Maag: Yes, there are some attempts to regulate them with the more standard electric bicycles. There’s a large movement afoot to try to get them to be registered and to have large, easily visible license plates so that everybody can see them, including video cameras and surveillance cameras if one should commit a crime. These smaller vehicles, if you’re riding a skateboard that you hack together in your garage or one of these one-wheels, those are illegal already to ride in places like many bridges and bike paths, but regulating them is difficult, in part because catching them is difficult. They’re fast and maneuverable.

Ryssdal: Which is, I chuckle, but that’s sort of a recipe for disaster if you’re a pedestrian, right?

Maag: Definitely, there are a lot of people with complaints about these kinds of vehicles. Most of the complaints are about the electric bicycles because those are the most numerous. Occasionally, somebody like The New York Post will come out with a more targeted story about especially these electric unicycles, which seem to be particularly precarious, although people who ride them love them and say they’re safe.

Ryssdal: Yeah, yeah, yeah. Sorry. I was just chuckling at the, at the electric unicycle thing because unicycles are tricky to begin with.

Maag: Yeah, I don’t really know how they feel safe, but they ride them all over, on all types of roads.

Ryssdal: Without trying to bring up the specter of congestion pricing and Gov. [Kathy] Hochul, the infrastructure of New York City is already crowded. My guess is that these folks don’t stay in bike lanes. What’s the, what’s the roadway safety issue here?

Maag: I think that’s, that’s a real issue. I think that many of these people have no protection.
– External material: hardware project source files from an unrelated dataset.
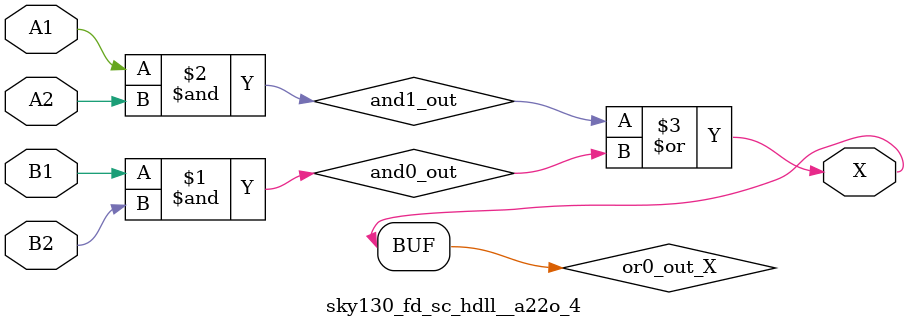
<source format=v>
/*
 * Copyright 2020 The SkyWater PDK Authors
 *
 * Licensed under the Apache License, Version 2.0 (the "License");
 * you may not use this file except in compliance with the License.
 * You may obtain a copy of the License at
 *
 *     https://www.apache.org/licenses/LICENSE-2.0
 *
 * Unless required by applicable law or agreed to in writing, software
 * distributed under the License is distributed on an "AS IS" BASIS,
 * WITHOUT WARRANTIES OR CONDITIONS OF ANY KIND, either express or implied.
 * See the License for the specific language governing permissions and
 * limitations under the License.
 *
 * SPDX-License-Identifier: Apache-2.0
*/


`ifndef SKY130_FD_SC_HDLL__A22O_4_FUNCTIONAL_V
`define SKY130_FD_SC_HDLL__A22O_4_FUNCTIONAL_V

/**
 * a22o: 2-input AND into both inputs of 2-input OR.
 *
 *       X = ((A1 & A2) | (B1 & B2))
 *
 * Verilog simulation functional model.
 */

`timescale 1ns / 1ps
`default_nettype none

`celldefine
module sky130_fd_sc_hdll__a22o_4 (
    X ,
    A1,
    A2,
    B1,
    B2
);

    // Module ports
    output X ;
    input  A1;
    input  A2;
    input  B1;
    input  B2;

    // Local signals
    wire and0_out ;
    wire and1_out ;
    wire or0_out_X;

    //  Name  Output     Other arguments
    and and0 (and0_out , B1, B2            );
    and and1 (and1_out , A1, A2            );
    or  or0  (or0_out_X, and1_out, and0_out);
    buf buf0 (X        , or0_out_X         );

endmodule
`endcelldefine

`default_nettype wire
`endif  // SKY130_FD_SC_HDLL__A22O_4_FUNCTIONAL_V

</source>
They’re going at such speeds, and their vehicles are so hard to see, that they’re really putting themselves at risk — and also pedestrians at risk. In their favor, they are making most use of available space. And I bike on the streets all the time; I bike most days. And I do think that one argument would be to have lower expectations. I just expect people to do dumb things because it’s New York City and I choose to ride on a bike.

Ryssdal: So drive defensively out there. What’s the weirdest one you saw?

Maag: The weirdest one was the one that I led with. It was Jimmy Cho’s hacked-together jitney, where he took a stand-up scooter and took it apart and welded it to a wheelchair and used it to be vaguely menacing in the center of Herald Square.

Ryssdal: What could possibly go wrong?